← 2023


A good friend of mine, Eddie Berman, showed me a neat paper, On Machine Learning and Programming Languages. In short, this paper tries to sell the Julia Programming Language and the Flux Machine Learning Library by arguing the complexity of machine learning requires a dedicated programming language (and of course implying Julia is this language.) The authors spend the (short) paper describing the complexities of machine learning, and how it can benefit from programming languages concepts.

In my opinion, this is the wrong way to sell a language like Julia. Although, note I lean on the formal methods/programming languages side of things, so I'm biased. I think a better angle is to speak about Julia in terms of abstractions.


As is well-known with the concept of Turing completeness, any reasonable modern programming language can effectively simulate the code of any other modern programming language. The most complex program can you imagine can be written and ran in a language as esoteric as Brainfuck. So, why do we even care about writing programming languages other than, say, Brainfuck? The answer, I argue, can be summarized in the ergonomics of reasoning about abstractions.

Brainfuck directly reasons about Turing machine operations. Assembly reasons about CPU operations, which is effectively synonymous with Turing machine operations (abstracting out the CPU architecture nonsense.)

C, by comparison, is a language written to more effectively reason about the operations of a computer. It is equivalent operationally to the assembly it compiles down to. But, the language itself contains abstractions (in other words, loops, objects, standard library functions) that make reasoning about the computer easier. As many programmers will tell you, it is simply more ergonomic to work with computer memory in C than directly in assembly {1}.

From here, it follows why certain languages exist. Rust, for example, makes reasoning about memory even easier than C via the borrow checking procedure. Sure, you can implement the borrow checking procedure in C, but Rust has it built into the language with additional optimizations via the LLVM compiler toolchain.

The paper speaks about successes of domain-specific languages in formal methods and verification. What the paper does not acknowledge, however, is more specialized verification languages and are generally written to more closely reason about the mathematical objects used in the verification procedures. For example, Promela, TLA+, and NuSMV use temporal logics and automata for verification. It is generally easy to see the languages themselves are built on top of these formalisms. Similarly, theorem proving languages such as Lean and Coq are built on top of the notion of checking type-equivalence between assumptions and propositions. Thus, these languages feature "tactics" to better manipulate the types of objects.

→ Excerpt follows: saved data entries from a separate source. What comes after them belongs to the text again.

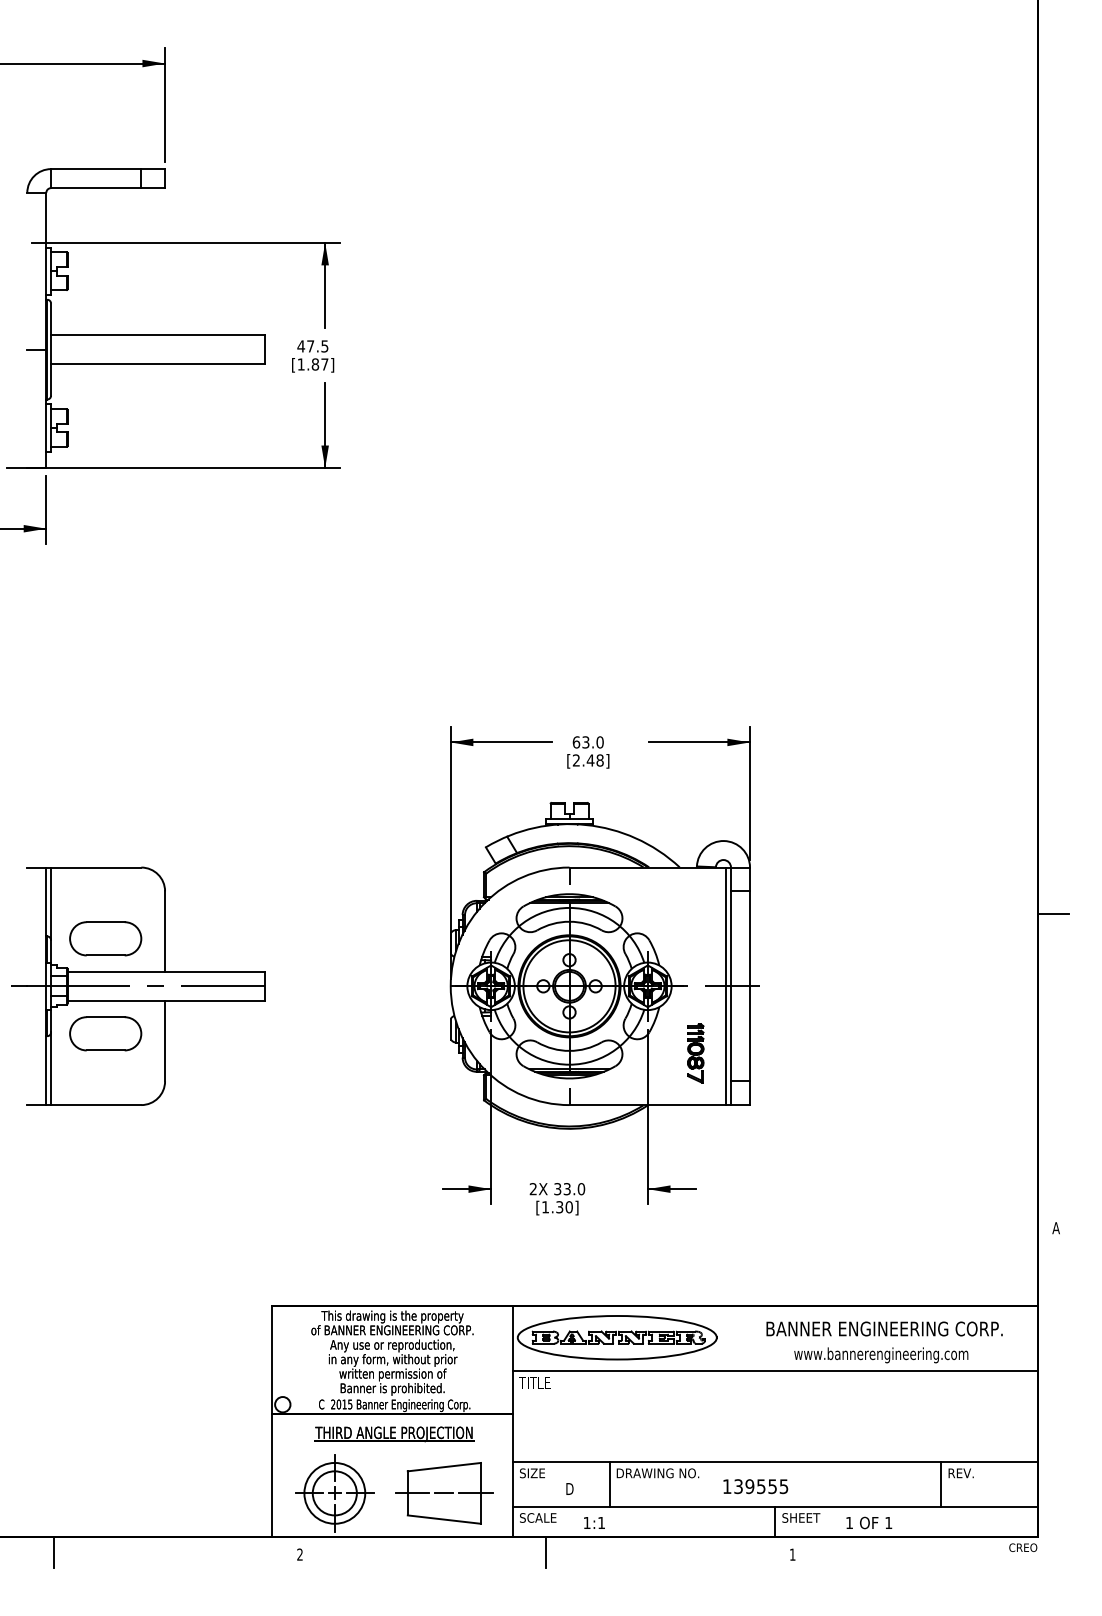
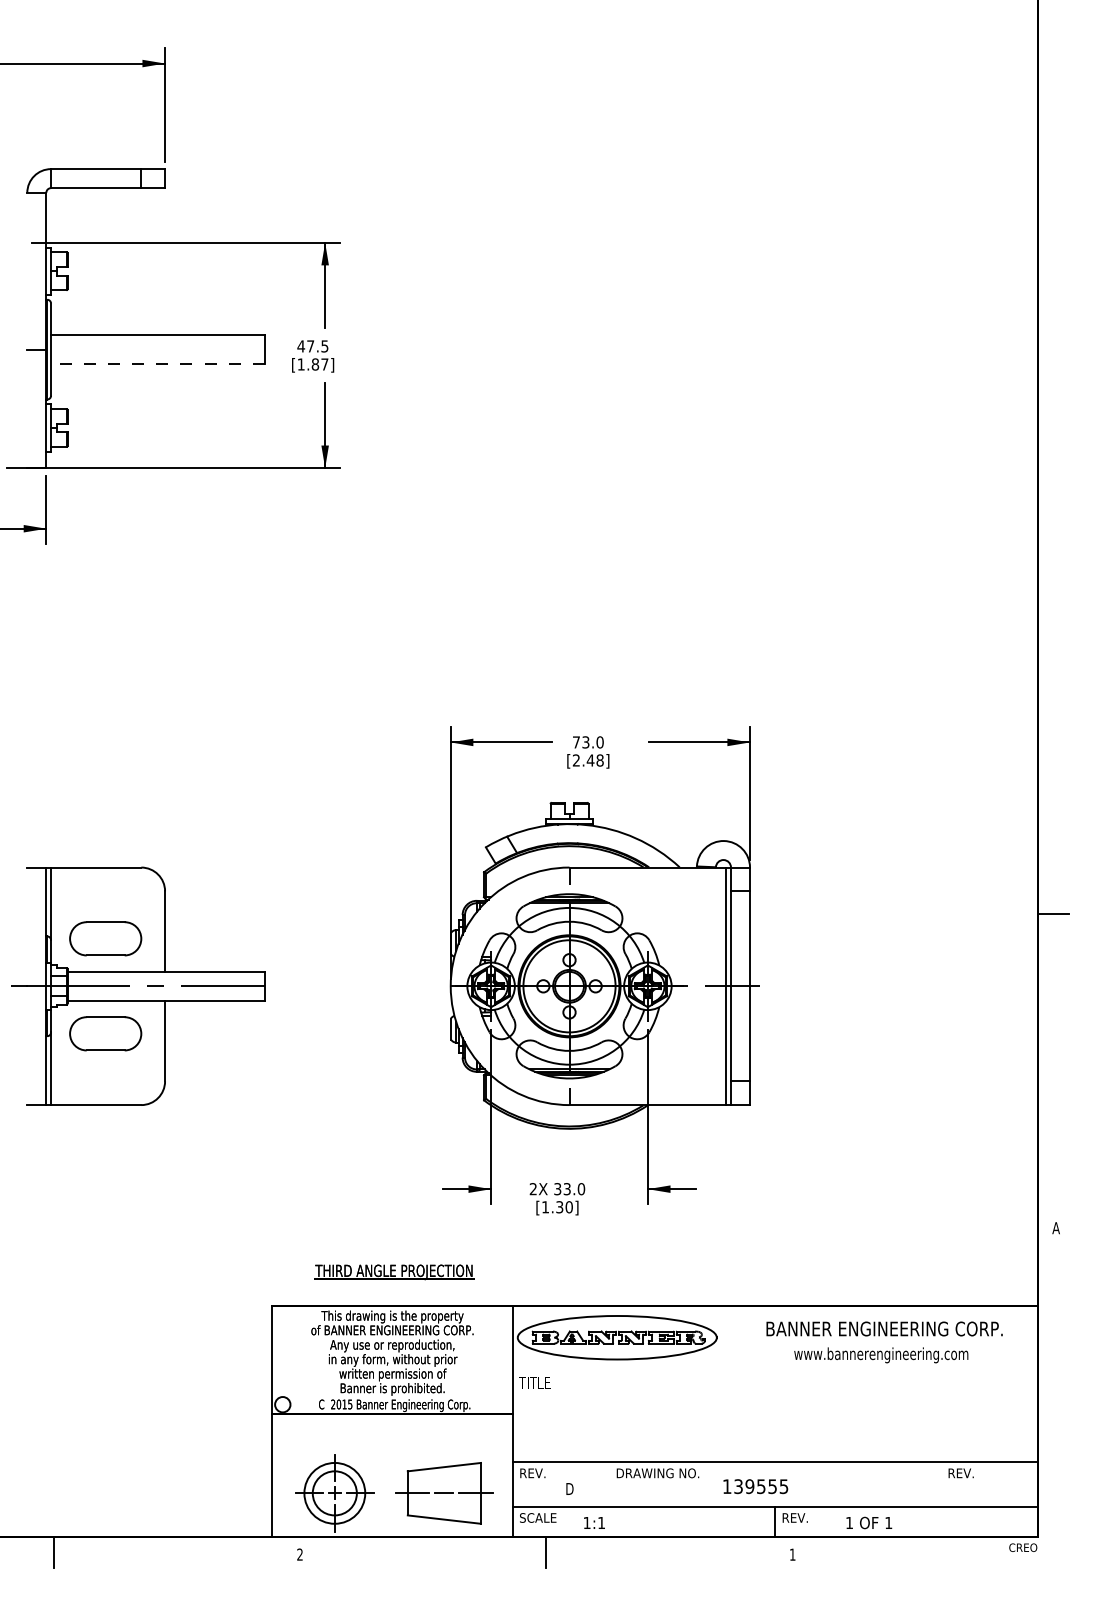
line at (157, 364): solid -> dashed
text at (576, 742): 63.0 -> 73.0
part at (695, 1053): present -> none
line at (775, 1370): present -> none
part at (394, 1434) position: (394, 1434) -> (394, 1272)
text at (532, 1473): SIZE -> REV.
line at (609, 1484): present -> none
line at (941, 1484): present -> none
text at (801, 1517): SHEET -> REV.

The paper makes the argument that machine learning models require languages of their own. I think it's a natural question for me to ask: what abstractions to do those in machine learning need to reason about? Tensors? Transformers? The paper makes broad allusions to very general abstractions such as recursion and recurrence (no, I'm not kidding lmao.)

Some Thoughts

In my opinion, different languages exist in the first place due to abstraction-specific optimization. Julia, for example, has lots of subtle optimizations for working with differential equations and doing numerical analysis. Those behind Julia know a lot about these objects, so of course Julia features lots of domain-specific optimizations. Is this not the selling point of Julia, or am I just missing something? At least to me, a formal methods person, it's abundantly clear that the domain-specific machinery can be implemented in a domain-specific language. What's the purpose of a paper like this?


{1} This notion of abstraction is most easily seen in functional languages that essentially build everything on top of lambda calculus.